On travaille ensemble depuis longtemps. On n’a pas attendu le 57e anniversaire de l’accession du Sénégal à la souveraineté internationale pour le faire. Même si avec le thème de cette année, cela prend une autre portée. Que le président de la République le dise lui-même haut et fort donne cette impulsion en faveur de l’environnement. Ça donne beaucoup plus de poids bien entendu. Mais, on travaille déjà, la main dans la main avec les Forces de sécurité et de défense.
A titre d’exemple, nous avons un centre d’urgence environnemental à Dakar. On travaille avec la Brigade de l’environnement de cette région lorsqu’on a des opérations à mener. Bien qu’il n’y ait pas cette brigade à Kédougou. Mais on travaille avec les forces sur place. Dès qu’il y a des confiscations de produits toxi­ques, automatiquement ces forces alertent la Division de l’environnement et des établissements classés pour régler les problèmes.

A  chaque fois qu’on a le produit, il y a plusieurs questions qu’on se pose. Qu’est-ce qu’on en fait ? Quand on a le mercure et on ne sait pas le neutraliser ? Entre autres questions qui surgissent. Il faut donc des spécialistes. C’est toute une stratégie qu’il faut mettre en place. On travaille avec la gendarmerie, la police en parfaite collaboration.

A la place du mercure que proposez-vous aux orpailleurs pour exercer leur activité ?

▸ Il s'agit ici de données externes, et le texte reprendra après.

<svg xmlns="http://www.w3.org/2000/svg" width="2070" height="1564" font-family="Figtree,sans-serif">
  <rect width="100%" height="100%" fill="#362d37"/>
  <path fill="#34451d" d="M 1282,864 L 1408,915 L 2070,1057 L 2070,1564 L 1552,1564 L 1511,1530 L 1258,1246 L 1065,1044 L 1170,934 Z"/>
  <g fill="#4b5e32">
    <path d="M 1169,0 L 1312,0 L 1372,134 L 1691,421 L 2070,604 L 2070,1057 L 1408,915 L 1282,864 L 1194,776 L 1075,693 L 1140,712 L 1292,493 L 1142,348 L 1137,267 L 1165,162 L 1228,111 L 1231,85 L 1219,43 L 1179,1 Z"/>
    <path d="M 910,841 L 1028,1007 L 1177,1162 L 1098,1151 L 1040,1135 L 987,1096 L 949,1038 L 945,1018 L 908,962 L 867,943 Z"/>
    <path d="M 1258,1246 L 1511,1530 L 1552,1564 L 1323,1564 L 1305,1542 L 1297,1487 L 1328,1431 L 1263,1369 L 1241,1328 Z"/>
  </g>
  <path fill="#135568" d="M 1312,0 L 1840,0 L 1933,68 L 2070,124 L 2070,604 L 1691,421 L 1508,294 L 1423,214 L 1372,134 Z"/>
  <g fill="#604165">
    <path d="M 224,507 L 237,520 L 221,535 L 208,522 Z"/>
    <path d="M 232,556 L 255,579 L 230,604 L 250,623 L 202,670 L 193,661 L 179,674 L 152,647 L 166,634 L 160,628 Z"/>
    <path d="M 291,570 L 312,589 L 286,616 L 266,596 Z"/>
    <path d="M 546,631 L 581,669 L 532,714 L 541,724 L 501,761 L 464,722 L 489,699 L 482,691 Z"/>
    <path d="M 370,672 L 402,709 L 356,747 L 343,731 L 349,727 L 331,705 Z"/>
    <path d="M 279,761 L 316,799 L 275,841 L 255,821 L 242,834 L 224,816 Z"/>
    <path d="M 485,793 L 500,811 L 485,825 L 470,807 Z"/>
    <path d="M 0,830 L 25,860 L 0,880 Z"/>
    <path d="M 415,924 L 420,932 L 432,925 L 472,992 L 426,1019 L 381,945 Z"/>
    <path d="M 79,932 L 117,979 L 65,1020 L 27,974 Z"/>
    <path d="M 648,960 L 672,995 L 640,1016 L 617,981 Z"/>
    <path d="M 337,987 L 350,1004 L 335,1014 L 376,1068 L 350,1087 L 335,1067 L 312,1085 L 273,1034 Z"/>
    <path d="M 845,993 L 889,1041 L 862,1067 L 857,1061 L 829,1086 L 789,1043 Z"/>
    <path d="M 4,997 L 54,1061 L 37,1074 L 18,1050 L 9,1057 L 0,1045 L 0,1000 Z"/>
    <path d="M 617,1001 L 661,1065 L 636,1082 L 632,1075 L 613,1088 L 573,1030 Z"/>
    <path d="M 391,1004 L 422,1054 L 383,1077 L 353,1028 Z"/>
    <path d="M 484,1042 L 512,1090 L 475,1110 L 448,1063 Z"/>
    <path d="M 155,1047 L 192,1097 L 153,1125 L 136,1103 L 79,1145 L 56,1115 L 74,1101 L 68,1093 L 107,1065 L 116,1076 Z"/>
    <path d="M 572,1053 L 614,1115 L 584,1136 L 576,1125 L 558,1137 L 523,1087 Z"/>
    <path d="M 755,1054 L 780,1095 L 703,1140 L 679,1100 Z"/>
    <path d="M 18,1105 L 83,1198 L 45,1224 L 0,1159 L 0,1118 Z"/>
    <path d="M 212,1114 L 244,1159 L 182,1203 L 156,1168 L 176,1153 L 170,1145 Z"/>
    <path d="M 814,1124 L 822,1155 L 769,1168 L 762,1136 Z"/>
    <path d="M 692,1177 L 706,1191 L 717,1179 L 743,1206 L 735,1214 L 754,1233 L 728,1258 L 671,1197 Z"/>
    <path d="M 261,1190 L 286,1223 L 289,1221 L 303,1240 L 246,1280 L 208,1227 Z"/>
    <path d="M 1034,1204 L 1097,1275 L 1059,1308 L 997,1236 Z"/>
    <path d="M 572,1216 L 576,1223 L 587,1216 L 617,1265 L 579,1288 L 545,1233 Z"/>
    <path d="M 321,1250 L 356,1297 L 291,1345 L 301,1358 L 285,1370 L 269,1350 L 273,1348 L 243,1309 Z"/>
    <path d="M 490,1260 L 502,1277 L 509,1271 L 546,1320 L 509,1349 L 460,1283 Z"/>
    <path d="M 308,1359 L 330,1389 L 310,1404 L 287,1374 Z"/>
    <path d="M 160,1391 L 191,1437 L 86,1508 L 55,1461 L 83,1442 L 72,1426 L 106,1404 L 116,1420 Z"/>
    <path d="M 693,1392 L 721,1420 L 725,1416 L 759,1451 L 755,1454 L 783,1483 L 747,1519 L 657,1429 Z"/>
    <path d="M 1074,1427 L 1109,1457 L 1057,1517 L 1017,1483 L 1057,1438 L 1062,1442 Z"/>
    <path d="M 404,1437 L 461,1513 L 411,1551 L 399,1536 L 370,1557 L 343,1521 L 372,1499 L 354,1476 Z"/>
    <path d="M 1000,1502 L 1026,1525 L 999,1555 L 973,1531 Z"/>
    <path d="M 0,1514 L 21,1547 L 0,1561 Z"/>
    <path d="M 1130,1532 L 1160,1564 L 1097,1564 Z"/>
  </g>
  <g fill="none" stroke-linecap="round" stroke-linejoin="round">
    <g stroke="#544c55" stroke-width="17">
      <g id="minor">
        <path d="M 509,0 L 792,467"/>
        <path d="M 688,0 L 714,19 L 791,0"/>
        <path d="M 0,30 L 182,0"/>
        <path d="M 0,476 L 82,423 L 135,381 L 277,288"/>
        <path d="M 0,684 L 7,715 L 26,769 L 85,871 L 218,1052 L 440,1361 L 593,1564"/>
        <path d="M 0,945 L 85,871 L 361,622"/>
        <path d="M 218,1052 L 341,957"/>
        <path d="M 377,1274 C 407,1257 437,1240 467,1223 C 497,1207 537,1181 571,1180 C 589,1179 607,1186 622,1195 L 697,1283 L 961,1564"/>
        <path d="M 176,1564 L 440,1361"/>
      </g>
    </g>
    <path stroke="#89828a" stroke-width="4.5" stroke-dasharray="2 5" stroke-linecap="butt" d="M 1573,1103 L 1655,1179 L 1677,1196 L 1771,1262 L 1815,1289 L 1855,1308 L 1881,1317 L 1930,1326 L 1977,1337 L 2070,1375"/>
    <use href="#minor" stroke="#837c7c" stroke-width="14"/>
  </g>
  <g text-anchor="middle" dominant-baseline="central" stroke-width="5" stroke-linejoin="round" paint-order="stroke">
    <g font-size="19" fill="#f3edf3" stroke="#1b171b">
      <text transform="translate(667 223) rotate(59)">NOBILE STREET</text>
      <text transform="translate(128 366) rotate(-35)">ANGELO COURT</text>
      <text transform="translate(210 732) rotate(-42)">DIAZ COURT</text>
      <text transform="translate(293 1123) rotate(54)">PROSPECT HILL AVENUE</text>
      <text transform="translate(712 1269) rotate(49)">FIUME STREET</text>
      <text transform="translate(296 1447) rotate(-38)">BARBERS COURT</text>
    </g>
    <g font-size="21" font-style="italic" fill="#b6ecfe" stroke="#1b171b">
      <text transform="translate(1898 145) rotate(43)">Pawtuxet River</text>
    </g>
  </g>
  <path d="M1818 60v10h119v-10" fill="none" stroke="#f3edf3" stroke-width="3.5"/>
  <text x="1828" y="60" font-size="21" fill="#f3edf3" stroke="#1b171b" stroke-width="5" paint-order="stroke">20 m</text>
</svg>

Ça fait deux ans qu’on travaille sur un site-pilote ou on utilise plus de mercure. Mais, il a fallu un équipement spécial qui est relativement cher. Il coûte 50 millions de francs Cfa. Pour permettre aux orpailleurs de s’équiper correctement. Avec cet outil, on utilise quasiment plus de mercure dans ce site qui se trouve à Tomboronkoto. Néanmoins, il y  a d’autres secteurs d’orpailleurs, qui n’utilisent pas de mercure aussi. On va échanger avec ces derniers pour voir les meilleures pratiques.
C’est ce qui est important dans cette dynamique qu’on est en train de mettre en place. On n’a pas d’idées arrêtées. On veut arriver progressivement à zéro (0) gramme(g) d’utilisation de mercure. Mais, on ne peut pas le faire du jour au lendemain. On ne peut pas empêcher les gens de travailler comme ils le faisaient. Ça représente aussi un coût pour eux. On travaille progressivement en collaborant le plus largement possible avec des gens, qui ont un savoir-faire et qui n’utilisent pas de mercure.